2016-2017 National Taiwan University World Final Team Selection Contest C

题目：
Statements

Dreamoon likes algorithm competitions very much. But when he feels crazy because he cannot figure out any solution for any problem in a competition, he often draws many meaningless straight line segments on his calculation paper.

Dreamoon's calculation paper is special: it can be imagined as the plane with Cartesian coordinate system with range [0, 2000] × [0, 2000] for the coordinates. The grid lines are all lines of the form x = c or y = c for every integer c between 0 and 2000, inclusive. So, the grid contains 2000 × 2000 squares.

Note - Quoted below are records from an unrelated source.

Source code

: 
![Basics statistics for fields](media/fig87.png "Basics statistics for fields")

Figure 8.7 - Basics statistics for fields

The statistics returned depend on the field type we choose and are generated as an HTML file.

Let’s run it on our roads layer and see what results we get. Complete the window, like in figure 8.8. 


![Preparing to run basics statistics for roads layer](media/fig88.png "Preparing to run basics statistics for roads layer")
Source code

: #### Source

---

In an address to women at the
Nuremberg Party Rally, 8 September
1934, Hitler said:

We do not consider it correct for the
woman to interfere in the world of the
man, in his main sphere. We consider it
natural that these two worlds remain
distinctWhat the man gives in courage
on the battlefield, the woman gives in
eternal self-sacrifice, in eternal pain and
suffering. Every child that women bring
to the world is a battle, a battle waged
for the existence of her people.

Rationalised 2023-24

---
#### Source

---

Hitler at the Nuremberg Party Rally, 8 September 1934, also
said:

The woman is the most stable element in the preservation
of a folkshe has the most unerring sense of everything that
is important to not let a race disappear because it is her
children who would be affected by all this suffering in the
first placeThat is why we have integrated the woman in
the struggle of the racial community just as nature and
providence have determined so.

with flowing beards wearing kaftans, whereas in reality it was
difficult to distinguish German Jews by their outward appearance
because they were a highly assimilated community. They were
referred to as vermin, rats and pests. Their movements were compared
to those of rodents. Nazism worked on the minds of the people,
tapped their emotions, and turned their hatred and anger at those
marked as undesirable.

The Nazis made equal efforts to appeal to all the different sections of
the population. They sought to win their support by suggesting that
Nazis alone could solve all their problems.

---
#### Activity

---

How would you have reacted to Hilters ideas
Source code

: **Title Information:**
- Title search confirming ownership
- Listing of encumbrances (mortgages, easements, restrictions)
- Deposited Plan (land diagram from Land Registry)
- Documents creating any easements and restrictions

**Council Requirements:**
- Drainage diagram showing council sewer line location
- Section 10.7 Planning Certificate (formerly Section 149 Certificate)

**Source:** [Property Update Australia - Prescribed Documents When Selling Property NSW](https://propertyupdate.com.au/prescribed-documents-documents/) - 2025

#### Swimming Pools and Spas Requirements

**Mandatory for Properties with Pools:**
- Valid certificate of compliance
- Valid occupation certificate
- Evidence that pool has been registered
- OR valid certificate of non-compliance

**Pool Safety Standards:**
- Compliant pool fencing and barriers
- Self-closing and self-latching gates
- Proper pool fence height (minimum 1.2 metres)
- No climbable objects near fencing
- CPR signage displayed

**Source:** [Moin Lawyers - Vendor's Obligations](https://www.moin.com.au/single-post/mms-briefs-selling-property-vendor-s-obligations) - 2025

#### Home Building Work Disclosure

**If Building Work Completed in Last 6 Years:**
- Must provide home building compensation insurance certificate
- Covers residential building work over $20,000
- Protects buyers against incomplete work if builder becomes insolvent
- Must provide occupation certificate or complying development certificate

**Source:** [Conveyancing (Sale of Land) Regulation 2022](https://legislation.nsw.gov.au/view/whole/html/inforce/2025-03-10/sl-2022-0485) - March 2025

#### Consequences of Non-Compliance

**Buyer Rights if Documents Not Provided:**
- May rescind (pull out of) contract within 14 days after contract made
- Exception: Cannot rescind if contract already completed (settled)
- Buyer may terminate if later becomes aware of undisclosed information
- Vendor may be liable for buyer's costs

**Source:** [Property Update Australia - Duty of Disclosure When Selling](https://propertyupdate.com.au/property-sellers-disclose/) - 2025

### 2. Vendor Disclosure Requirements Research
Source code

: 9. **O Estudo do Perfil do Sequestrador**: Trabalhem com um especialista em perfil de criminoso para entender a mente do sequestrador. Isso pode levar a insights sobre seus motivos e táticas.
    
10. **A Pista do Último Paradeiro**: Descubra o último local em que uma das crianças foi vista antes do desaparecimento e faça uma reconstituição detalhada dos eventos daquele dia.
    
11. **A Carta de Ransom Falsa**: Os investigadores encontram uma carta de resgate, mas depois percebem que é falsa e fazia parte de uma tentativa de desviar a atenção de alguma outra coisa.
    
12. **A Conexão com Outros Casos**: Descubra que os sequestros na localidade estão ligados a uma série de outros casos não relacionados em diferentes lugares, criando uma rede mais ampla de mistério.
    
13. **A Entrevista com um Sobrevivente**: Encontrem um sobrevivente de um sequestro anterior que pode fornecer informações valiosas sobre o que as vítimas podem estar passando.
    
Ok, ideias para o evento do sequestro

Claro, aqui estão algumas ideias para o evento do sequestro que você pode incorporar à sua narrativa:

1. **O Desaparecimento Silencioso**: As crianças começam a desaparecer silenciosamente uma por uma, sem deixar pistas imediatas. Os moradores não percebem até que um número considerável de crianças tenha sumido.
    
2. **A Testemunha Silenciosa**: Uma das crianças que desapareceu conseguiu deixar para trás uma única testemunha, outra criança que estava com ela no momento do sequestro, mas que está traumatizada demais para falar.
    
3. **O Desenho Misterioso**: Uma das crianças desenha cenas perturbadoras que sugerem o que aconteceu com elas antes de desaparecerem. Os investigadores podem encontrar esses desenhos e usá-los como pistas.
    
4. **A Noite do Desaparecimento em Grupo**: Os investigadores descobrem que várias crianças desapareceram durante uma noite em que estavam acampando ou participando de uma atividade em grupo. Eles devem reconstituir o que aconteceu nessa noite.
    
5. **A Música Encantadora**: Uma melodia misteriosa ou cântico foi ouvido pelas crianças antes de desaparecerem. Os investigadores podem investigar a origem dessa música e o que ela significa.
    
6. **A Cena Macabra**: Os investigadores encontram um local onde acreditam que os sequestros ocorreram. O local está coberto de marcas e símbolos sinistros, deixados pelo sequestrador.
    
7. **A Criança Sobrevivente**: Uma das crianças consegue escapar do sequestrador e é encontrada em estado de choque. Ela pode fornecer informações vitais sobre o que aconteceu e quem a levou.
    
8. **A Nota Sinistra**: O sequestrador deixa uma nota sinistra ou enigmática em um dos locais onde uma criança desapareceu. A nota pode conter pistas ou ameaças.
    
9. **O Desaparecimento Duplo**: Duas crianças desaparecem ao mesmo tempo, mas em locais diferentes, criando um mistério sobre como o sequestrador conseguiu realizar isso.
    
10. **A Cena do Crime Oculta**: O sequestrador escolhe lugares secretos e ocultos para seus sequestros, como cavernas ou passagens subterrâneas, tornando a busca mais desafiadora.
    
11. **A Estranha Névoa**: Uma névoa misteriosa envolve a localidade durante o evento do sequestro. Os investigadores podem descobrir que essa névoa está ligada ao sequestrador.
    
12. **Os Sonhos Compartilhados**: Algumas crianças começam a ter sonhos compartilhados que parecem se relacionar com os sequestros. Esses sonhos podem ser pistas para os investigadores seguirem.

Now, Dreamoon wonders how many grid squares are crossed by at least one of the lines he drew. Please help Dreamoon find the answer. Note that, to cross a square, a segment must contain an interior point of the square.

Input

The first line of input contains an integer N denoting the number of lines Dreamoon draw. The i-th line of following N lines contains four integers x_i1, y_i1, x_i2, y_i2, denoting that the i-th segment Dreamoon drew is a straight line segment between points (x_i1, y_i1) and (x_i2, y_i2).

• 1 ≤ N ≤ 2 × 10³
• 0 ≤ x_i1, y_i1, x_i2, y_i2 ≤ 2 × 10³
• the lengths of all line segments in input are non-zero

Output

Output one integer on a single line: how many grid squares are crossed by at least one of the line segments which Dreamoon drew.

Example

Input

3
0 0 5 5
0 5 5 0
0 5 5 0

Output

9

Input

1
0 0 4 3

Output

6

Input

2
0 0 4 3
1 0 3 3

Output

6

思路：
　　直接通过枚举y来判断直线经过哪些方格，vis标记下即可。
　　这题好像精度挺重要的。。。。

#include <bits/stdc++.h>

using namespace std;

#define MP make_pair
#define PB push_back
typedef long long LL;
typedef pair<int,int> PII;
const double eps=1e-8;
const double pi=acos(-1.0);
const int K=1e6+7;
const int mod=1e9+7;

int vis[3001][3001];
struct Point
{
    double x,y;
};
void solve(void)
{
    Point st,se;
    scanf("%lf%lf%lf%lf",&st.x,&st.y,&se.x,&se.y);
    if(fabs(st.x-se.x)<eps||fabs(st.y-se.y)<eps) return;
    if(st.y>se.y) swap(st,se);
    double k=(se.x-st.x)/(se.y-st.y),b=st.x-k*st.y;
    double tmp;
    if(k>0)
    {
        for(int i=se.y-1,mx,mi;i>=st.y;i--)
        {
            tmp=(i+1)*k+b;
            mi=floor(i*k+b);
            if(fabs(tmp-floor(tmp))<=eps)mx=max(0,(int)tmp-1);
            else mx=(int)tmp;
            if(mi<0) while(1);
            while(mi<=mx)
                vis[mi++][i]=1;
        }
    }
    else
    {
        for(int i=st.y+1,mx,mi;i<=se.y;i++)
        {
            tmp=(i-1)*k+b;
            mi=floor(i*k+b);
            if(fabs(tmp-floor(tmp))<=eps)mx=max(0,(int)tmp-1);
            else mx=(int)tmp;
            if(mi<0) while(1);
            while(mi<=mx)
                vis[mi++][i-1]=1;
        }
    }
}
int main(void)
{
    int n,cnt=0;
    scanf("%d",&n);
    for(int i=1;i<=n;i++)
        solve();
    for(int i=0;i<2000;i++)
    for(int j=0;j<2000;j++)
        cnt+=vis[i][j];
    printf("%d
",cnt);
    return 0;
}